PHILIPPINE NEWS SERVICE — A MAN claiming to represent the group holding 79-year-old Father Michael Sinnott made contact Thursday with his Roman Catholic mission, according to Western Mindanao Command chief Maj. Gen. Benjamin Mohammad Dolorfino.
Following the telephone call, Dolorfino said authorities believed that the 79-year-old priest was being held in the coastal town of Sultan Naga Dimaporo in Lanao del Norte province, where Muslim separatists are active.
Troops surrounded the area where Sinnott was held, and identified four of the six kidnappers, the AFP official said.
Dolorfino refused to elaborate on the conversation between the representative and Sinnott’s Missionary Society of St. Columban.
Dolorfino has urged the Moro Islamic Liberation Front rebels, who have been fighting for a separate homeland for minority Muslims in the predominantly Catholic nation’s south, to cooperate in freeing Sinnott.
Moro Islamic Liberation Front leader Mohagher Iqbal promised to help Wednesday amid concern for Sinnott’s health.
The priest has recently undergone heart bypass surgery and did not have his medicines on him when gunmen dragged him away from the garden of his house.
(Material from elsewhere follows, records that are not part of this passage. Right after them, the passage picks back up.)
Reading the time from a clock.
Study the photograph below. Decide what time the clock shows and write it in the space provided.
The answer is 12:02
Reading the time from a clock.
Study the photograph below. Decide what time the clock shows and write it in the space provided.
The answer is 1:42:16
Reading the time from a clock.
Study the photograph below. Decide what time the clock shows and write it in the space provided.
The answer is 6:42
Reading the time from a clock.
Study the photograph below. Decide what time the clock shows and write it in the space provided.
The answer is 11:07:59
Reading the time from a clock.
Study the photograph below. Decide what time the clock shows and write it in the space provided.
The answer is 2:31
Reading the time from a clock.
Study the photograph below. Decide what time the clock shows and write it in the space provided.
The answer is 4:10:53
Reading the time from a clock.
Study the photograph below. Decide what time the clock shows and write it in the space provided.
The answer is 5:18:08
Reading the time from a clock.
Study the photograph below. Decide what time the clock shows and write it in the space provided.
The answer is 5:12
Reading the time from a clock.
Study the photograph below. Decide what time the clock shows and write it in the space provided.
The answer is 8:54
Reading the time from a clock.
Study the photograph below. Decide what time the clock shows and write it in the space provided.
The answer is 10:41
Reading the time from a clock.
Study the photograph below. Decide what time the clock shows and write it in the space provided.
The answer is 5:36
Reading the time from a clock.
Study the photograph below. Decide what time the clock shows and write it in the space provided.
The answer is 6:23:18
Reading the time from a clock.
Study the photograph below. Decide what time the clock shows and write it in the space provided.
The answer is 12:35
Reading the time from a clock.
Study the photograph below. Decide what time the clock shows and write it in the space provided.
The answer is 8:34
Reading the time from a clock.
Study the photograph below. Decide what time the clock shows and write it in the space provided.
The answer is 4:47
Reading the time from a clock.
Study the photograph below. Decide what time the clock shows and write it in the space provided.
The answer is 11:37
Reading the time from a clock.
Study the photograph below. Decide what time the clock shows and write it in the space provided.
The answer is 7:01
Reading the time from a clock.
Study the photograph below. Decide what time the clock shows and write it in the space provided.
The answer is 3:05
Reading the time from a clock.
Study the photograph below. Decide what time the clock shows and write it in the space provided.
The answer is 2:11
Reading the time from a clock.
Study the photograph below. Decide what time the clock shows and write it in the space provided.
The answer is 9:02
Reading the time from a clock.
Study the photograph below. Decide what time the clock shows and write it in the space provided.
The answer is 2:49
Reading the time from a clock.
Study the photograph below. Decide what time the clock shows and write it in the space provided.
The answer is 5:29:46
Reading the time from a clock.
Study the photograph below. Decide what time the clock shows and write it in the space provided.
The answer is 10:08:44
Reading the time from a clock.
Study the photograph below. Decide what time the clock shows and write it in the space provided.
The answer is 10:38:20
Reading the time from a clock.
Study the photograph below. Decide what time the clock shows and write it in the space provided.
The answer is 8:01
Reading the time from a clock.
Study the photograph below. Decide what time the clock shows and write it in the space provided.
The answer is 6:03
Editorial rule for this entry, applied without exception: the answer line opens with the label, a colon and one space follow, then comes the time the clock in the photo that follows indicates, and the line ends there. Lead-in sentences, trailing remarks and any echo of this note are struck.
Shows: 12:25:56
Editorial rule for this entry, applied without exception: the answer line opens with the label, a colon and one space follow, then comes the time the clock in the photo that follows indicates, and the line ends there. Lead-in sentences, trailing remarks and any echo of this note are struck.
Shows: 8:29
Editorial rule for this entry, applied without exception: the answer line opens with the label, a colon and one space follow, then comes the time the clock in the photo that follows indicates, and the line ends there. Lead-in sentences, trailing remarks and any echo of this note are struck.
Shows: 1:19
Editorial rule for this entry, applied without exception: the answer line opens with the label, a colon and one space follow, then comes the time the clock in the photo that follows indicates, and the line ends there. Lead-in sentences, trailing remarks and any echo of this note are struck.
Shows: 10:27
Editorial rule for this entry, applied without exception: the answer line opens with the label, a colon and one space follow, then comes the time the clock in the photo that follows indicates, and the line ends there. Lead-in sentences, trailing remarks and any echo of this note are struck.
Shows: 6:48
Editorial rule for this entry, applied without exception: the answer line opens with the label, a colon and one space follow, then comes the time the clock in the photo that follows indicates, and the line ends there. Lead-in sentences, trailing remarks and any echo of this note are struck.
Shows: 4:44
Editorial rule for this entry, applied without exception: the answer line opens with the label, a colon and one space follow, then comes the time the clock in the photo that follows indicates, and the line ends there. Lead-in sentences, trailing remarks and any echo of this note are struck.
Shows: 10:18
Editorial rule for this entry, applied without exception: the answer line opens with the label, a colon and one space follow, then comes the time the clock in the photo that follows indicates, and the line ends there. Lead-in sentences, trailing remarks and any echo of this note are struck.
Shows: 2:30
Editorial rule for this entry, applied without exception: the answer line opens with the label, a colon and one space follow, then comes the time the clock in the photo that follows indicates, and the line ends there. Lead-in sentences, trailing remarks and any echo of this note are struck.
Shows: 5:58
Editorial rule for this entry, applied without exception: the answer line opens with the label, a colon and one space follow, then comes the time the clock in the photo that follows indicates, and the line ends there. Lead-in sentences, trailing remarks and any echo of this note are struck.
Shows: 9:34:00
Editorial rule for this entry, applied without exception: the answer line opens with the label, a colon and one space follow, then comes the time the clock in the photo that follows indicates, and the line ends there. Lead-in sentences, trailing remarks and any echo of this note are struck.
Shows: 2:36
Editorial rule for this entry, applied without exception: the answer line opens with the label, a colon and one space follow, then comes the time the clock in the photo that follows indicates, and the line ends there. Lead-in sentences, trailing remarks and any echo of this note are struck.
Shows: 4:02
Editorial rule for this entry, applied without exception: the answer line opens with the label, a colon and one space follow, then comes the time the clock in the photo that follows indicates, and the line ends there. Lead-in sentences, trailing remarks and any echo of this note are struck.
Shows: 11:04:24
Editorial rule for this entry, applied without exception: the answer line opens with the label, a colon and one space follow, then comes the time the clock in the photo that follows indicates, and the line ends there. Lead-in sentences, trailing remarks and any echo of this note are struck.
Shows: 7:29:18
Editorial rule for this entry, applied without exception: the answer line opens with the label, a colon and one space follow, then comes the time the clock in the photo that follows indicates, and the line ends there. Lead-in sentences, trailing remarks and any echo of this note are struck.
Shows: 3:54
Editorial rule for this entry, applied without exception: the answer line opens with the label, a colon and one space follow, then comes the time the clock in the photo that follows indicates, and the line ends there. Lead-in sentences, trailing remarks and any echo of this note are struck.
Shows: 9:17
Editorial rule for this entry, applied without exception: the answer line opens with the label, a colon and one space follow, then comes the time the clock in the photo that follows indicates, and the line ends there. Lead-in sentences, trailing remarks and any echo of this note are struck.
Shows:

“Our immediate concern now is the medication of Father Sinnott,” Dolorfino said.
Authorities were to distribute flyers last Thursday in the province and in Pagadian City, across the bay from where Sinnott was kidnapped on Sunday, with telephone numbers the kidnappers can call to arrange for medicine to be sent to Sinnott, Dolorfino said.
He said the kidnappers apparently took Sinnott to an area under the control of a local Moro rebel commander.
“The least he can do is to drive away the kidnappers if he is not involved, and the most he can do is to help us capture them,” Dolorfino said of the rebel commander.
He said the military have strengthened the “containment operation” to prevent the abductors from transferring the hostage to another location.